The 12-member Guardians Council, without naming the 78-year-old Rafsanjani, said frailty and old age had been factors in the disqualifications, a comment ridiculed by his daughter.

"There are many people of advanced age who hold high-ranking posts in the country and also are ill. Therefore it is utterly evident that age is a pretext," she said.

Ahmadinejad's re-election sparked massive street protests, leading to a heavy-handed regime crackdown and the arrest of hundreds of journalists, activists and reformist supporters who alleged fraud.

His 2009 challengers Mir Hossein Mousavi and Mehdi Karroubi have been held under house arrest since the protests, one of the worst political crises in Iran since the 1979 Islamic revolution.

"Barring Mashaie was a natural move since Ayatollah Khamenei refused Ahmadinejad's bid to appoint him as first vice president" in 2009, according to analyst Mohammad Saleh Sedghian.

"Rafsanjani's disqualification will lead to division among the clerics, among the people and political circles as he is one of the pillars of the Islamic revolution," he told AFP.

Outspoken conservative MP Ali Motahari said Rafsanjani's barring "will deliver a serious blow to the upcoming election."

France on Wednesday joined the United States in condemning the disqualifications, which whittled down the candidate field to eight from 686, saying the Iranian people should be allowed to "freely choose" their leaders.
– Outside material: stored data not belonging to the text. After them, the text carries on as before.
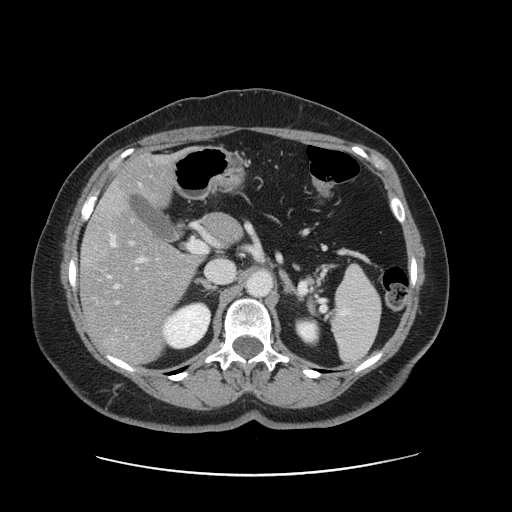
Contrast-enhanced abdominal CT, one axial slice; slice 82 of 161 in the series (ordered by position); 120 kVp; intravenous contrast given; soft-tissue window (W 400 / L 40 HU); 2.5 mm slice thickness; 512 × 512 image matrix, field of view 398 × 398 mm. From the clinical record (not read from this slice): patient: male, age 66 years at operation; diagnosis: colorectal cancer liver metastases, imaged before liver resection; multiple liver metastases: no; largest metastasis: 2.5 cm; chemotherapy before resection: yes.
Annotated regions visible in this slice (outlined manually by an expert reader):
- hepatic veins: bounding box <108,184,142,288> (left, top, right, bottom; pixels)
- liver: <81,156,239,363>
- planned liver remnant (the part of the liver to remain after resection): <112,156,239,243>
- portal vein (with intrahepatic branches): <117,241,145,303>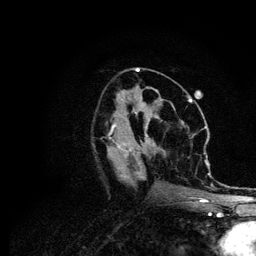
Breast MRI (dynamic contrast-enhanced), one axial slice. Slice 43 of 134 in the series (ordered by position). Cropped to one breast. Dynamic contrast-enhanced series, time point 2 of 6 at this slice position (early post-contrast). 3 T. TE 4.2 ms, TR 7.9 ms. 1.2 mm slice thickness. 256 × 256 image matrix, field of view 170 × 170 mm. Female patient.
Structures marked on this image (semi-automatic segmentation, software-assisted and operator-edited):
- enhancing-tissue mask used for the functional tumour volume (all voxels passing the contrast-enhancement thresholds inside the analysis volume; usually the tumour): bounding box <113,111,214,202> (left, top, right, bottom; pixels)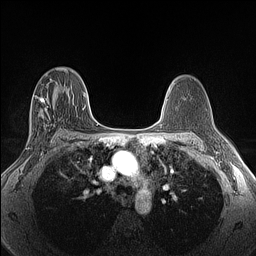
Breast MRI (dynamic contrast-enhanced), one axial slice. Position 82 of 160 along the scan axis. Dynamic contrast-enhanced series, time point 2 of 6 at this slice position (early post-contrast). 1.5 T. TE 1.4 ms, TR 5 ms. 1.3 mm slice thickness. 256 × 256 image matrix, field of view 300 × 300 mm. Female patient.
Outlined on this slice (semi-automatic segmentation, software-assisted and operator-edited):
- enhancing-tissue mask used for the functional tumour volume (all voxels passing the contrast-enhancement thresholds inside the analysis volume; usually the tumour): bounding box (x1, y1, x2, y2) in pixels: (35, 87, 62, 130)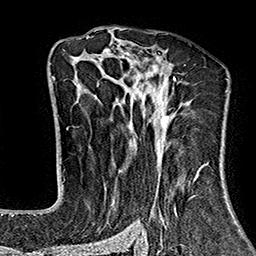
Breast MRI (dynamic contrast-enhanced), one axial slice. Slice 99 of 160 in the series (ordered by position). Cropped to one breast. Dynamic contrast-enhanced series, time point 2 of 7 at this slice position (early post-contrast). 1.5 T. TE 2.7 ms, TR 5.1 ms. 1 mm slice thickness. 256 × 256 image matrix, field of view 178 × 178 mm. Female patient.
Structures marked on this image (semi-automatic segmentation, software-assisted and operator-edited):
- enhancing-tissue mask used for the functional tumour volume (all voxels passing the contrast-enhancement thresholds inside the analysis volume; usually the tumour): box from (x=86, y=37) to (x=229, y=243) px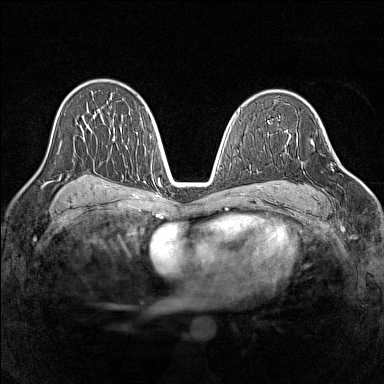
Breast MRI (dynamic contrast-enhanced), one axial slice. Position 88 of 160 along the scan axis. Dynamic contrast-enhanced series, time point 2 of 7 at this slice position (early post-contrast). 1.5 T. TE 1.8 ms, TR 5 ms. 1 mm slice thickness. 384 × 384 image matrix, field of view 320 × 320 mm. Female patient.
Structures marked on this image (semi-automatically segmented with operator editing):
- enhancing-tissue mask used for the functional tumour volume (all voxels passing the contrast-enhancement thresholds inside the analysis volume; usually the tumour): bounding box (x1, y1, x2, y2) in pixels: (296, 135, 344, 200)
"These elections will take place in an increasing climate of repression in Iran," said French foreign ministry spokesman Philippe Lalliot.

Only eight candidates won approval to stand -- five conservatives close to Khamenei, two moderates and a reformist -- in a decision welcomed by some 150 members of the 290-member parliament.

Analysts said the disqualifications put Iran's lead nuclear negotiator, Saeed Jalili -- who is close to Khamenei -- well placed to take the election.

"In the conservative camp, the tide is turning in favour of Jalili," said conservative political analyst Amir Mohebian.

"The compass among the conservatives points towards Jalili... because he is deemed to be adhering more to the revolutionary values and he is better linked to the regime's powerful decision-makers," said Sedghian.

Jalili's conservative rivals include Tehran mayor Mohammad Baqer Qalibaf, ex-foreign minister Ali Akbar Velayati, ex-commander of the Revolutionary Guards Mohsen Rezai and former parliament speaker Gholam Ali Haddad Adel.

Two figures seen as moderate conservatives are also on the list of approved candidates -- former nuclear negotiator, Hassan Rowhani, and Mohammad Gharazi, a former minister who served under Rafsanjani and under opposition leader Mousavi.

The reformists will have only one candidate in the election -- Mohammad Reza Aref, who served as first vice-president under Mohammad Khatami.